What I want us to remember is what the woman who touches Jesus’ cloak in search of healing, and the daughter of Jairus – and all of us -- share. It’s a rare human being who does not at some time experience sickness, discomfort, pain, and suffering – all of which take us to a place of need. When we are really sick or in a lot of pain or very lonely or frightened, we recognize our weakness and our inability to restore ourselves on our own.
And so we pray – either formal, focused prayer or that more formless but heartfelt wordless plea to God to be present – like we did when we were little – “Look at my knee, Daddy. Look at my owie.” Even if Daddy didn’t magically heal the owie, the attention he paid it made it hurt a lot less.

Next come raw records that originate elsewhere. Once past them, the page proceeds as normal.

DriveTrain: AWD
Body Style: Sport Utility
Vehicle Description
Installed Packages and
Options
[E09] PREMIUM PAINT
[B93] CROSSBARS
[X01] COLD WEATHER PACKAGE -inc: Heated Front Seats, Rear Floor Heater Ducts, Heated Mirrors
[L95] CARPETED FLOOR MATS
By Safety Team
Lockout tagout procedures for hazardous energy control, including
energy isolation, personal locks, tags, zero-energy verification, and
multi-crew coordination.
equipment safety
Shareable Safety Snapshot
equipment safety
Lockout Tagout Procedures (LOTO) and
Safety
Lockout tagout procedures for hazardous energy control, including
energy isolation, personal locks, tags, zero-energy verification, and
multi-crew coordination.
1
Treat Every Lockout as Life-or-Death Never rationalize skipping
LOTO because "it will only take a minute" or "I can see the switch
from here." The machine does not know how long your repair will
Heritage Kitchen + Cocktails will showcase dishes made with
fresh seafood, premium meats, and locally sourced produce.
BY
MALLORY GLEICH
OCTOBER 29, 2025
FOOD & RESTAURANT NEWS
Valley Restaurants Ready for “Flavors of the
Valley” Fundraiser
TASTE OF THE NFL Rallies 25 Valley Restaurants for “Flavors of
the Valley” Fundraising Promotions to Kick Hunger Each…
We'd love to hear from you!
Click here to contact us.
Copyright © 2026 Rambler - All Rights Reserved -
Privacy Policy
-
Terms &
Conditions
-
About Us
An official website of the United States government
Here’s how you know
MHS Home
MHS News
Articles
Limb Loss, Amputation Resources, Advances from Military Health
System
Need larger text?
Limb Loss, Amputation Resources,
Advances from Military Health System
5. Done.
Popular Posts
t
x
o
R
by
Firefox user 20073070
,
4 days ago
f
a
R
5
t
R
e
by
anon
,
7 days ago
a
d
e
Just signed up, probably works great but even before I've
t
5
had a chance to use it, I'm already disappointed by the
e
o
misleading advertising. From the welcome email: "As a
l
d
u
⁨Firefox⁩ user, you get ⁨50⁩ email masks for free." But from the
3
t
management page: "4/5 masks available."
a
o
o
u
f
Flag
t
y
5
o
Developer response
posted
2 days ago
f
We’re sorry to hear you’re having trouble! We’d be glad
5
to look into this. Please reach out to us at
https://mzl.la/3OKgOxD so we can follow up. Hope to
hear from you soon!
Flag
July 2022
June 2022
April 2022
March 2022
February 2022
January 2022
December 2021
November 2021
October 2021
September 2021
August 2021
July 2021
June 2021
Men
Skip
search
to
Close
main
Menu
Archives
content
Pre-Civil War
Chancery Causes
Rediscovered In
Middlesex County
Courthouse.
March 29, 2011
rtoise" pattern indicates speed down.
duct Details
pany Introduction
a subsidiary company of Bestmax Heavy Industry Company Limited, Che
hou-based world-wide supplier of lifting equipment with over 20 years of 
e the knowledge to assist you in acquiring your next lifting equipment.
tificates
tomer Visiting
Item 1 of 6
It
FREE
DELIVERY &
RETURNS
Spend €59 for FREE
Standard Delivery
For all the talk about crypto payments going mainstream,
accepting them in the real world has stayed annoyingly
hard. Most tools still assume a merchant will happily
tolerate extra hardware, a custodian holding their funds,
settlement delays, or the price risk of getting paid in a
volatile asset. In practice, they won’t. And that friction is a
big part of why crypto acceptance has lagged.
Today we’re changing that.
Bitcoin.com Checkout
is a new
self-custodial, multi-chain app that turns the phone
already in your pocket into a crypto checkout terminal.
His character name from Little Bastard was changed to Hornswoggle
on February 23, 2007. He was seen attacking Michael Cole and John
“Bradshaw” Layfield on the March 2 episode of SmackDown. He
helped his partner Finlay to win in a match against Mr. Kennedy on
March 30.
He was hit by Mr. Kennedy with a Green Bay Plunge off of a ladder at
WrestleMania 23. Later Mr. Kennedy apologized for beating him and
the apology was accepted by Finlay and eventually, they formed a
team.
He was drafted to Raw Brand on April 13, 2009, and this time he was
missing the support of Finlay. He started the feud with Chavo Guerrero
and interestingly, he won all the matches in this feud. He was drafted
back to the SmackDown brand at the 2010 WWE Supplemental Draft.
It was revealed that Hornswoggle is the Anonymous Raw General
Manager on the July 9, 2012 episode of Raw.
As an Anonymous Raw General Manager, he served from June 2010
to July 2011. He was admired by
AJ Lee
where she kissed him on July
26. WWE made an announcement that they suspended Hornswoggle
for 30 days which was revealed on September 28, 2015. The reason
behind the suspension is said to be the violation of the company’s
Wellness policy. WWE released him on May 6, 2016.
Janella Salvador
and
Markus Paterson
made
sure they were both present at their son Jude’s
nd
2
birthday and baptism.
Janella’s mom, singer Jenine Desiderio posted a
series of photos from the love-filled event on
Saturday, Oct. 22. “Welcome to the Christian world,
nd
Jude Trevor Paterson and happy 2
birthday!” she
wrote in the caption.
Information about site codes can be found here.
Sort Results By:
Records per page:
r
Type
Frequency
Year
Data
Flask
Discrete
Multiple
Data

Wholeness and health arise from contact with Jesus. From touching Jesus. From being touched by Jesus. And, there’s a response required. Jairus’ daughter is to get up and walk. And she eats. The people Jesus heals in the Bible stories get up and do something.
Doing doesn’t necessarily mean dancing a jig or running a marathon. It could be, as it were, cliché-ish-ly blooming in the place where we’ve been planted. The “doing” could be simply the act of listening. Or of giving. Or of smiling at someone. Regardless, the stories make it obvious that we are expected to do something when we are healed. That’s why, I think, I fully expected to beat the odds, which were frankly dismal for a woman with leukemia at age 63, and walk out of St. Peter’s alive and hearty. I had a strong sense that God still had things for me to do. I just hope that what God has in mind is more than mopping and vacuuming.